BBC History Team Solves Riddle of Welsh History
One of the last great mysteries of the history of the independent Welsh nation was apparently solved yesterday by a group of English historians working for the BBC.
For centuries, people living in and around the chicken farm called Pen y Bryn on top of a hill overlooking the Menai Straits in Caernarvonshire have been convinced that it is a royal place.
More than that, they all firmly believed that the 36-acre farm was the last remnant of the palace of Llywelyn, the first and last prince of a "free" Wales, who died in 1282.
But Cadw, the Welsh equivalent of English Heritage, says it has found traces of a medieval house about 400 yards away, near to a Norman motte, or defensive mound, that is the real site of the palace.
Today, even the current prince has become intrigued in developments after Kathryn Gibson, the owner of Pen y Bryn, tried to convince him to accept that he is the 22nd, not the 21st Prince of Wales.

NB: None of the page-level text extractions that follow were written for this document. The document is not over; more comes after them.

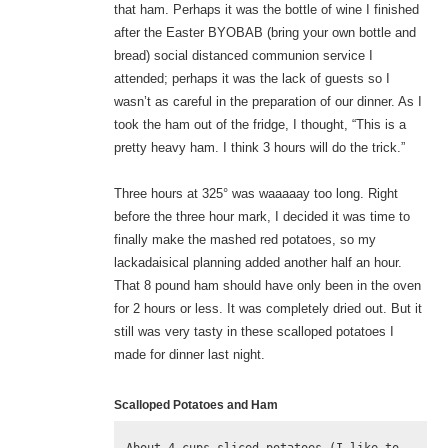
that ham. Perhaps it was the bottle of wine I finished
after the Easter BYOBAB (bring your own bottle and
bread) social distanced communion service I
attended; perhaps it was the lack of guests so I
wasn’t as careful in the preparation of our dinner. As I
took the ham out of the fridge, I thought, “This is a
pretty heavy ham. I think 3 hours will do the trick.”
Three hours at 325° was waaaaay too long. Right
before the three hour mark, I decided it was time to
finally make the mashed red potatoes, so my
lackadaisical planning added another half an hour.
That 8 pound ham should have only been in the oven
for 2 hours or less. It was completely dried out. But it
still was very tasty in these scalloped potatoes I
made for dinner last night.
Scalloped Potatoes and Ham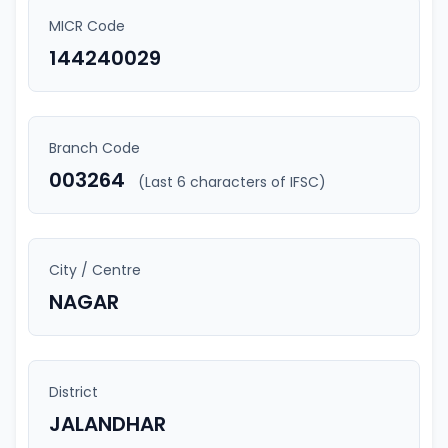
MICR Code
144240029
Branch Code
003264
(Last 6 characters of IFSC)
City / Centre
NAGAR
District
JALANDHAR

"We had all the local tradition that this was the palace site, but what we were lacking was the last documentary proof that this was the case," Mrs Gibson said yesterday after the broadcast of the programme on BBC2's History Mysteries series. "But thanks to Nick Barratt and his colleagues, we now have that."

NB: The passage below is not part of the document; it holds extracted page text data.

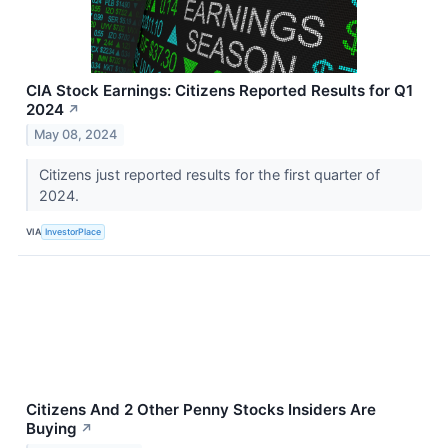
CIA Stock Earnings: Citizens Reported Results for Q1
2024
↗
May 08, 2024
Citizens just reported results for the first quarter of
2024.
VIA
InvestorPlace
Citizens And 2 Other Penny Stocks Insiders Are
Buying
↗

Mr Barratt, who is The Daily Telegraph's "Family Detective" found the crucial evidence in archives at Bangor, a few miles from the site. A document dating to 1284 stated clearly that there was a "Ty Hir" or long house, at the centre of the manor of Aber, previously known as Aber Garth Celyn.
It was from there that Llywelyn was known to have written his last letter of defiance to the English. But the site near the motte was not a long house, but an H-shaped dwelling which the historians believe was an administrative centre for the infant Welsh court, but not the prince's home.
Investigations showed that the chicken farm, which has a tower attached to it tentatively, is built on the ruins of a long house. On another document, dating from the 1730s, the manor house at the centre of the lands of Aber is clearly identified as Pen y Bryn.
Mr Barratt said: "It shows that Llywelyn had two separate buildings, one domestic, one business, and that the Welsh court was much more sophisticated than English historians have portrayed it to be."
Mrs Gibson is hoping that the programme will be seeen by Prince Charles, whom she met a few years ago. "I told him that he ought to acknowledge that Edward I's son was not the first Prince of Wales and that he is the 22nd, not the 21st person to hold that title."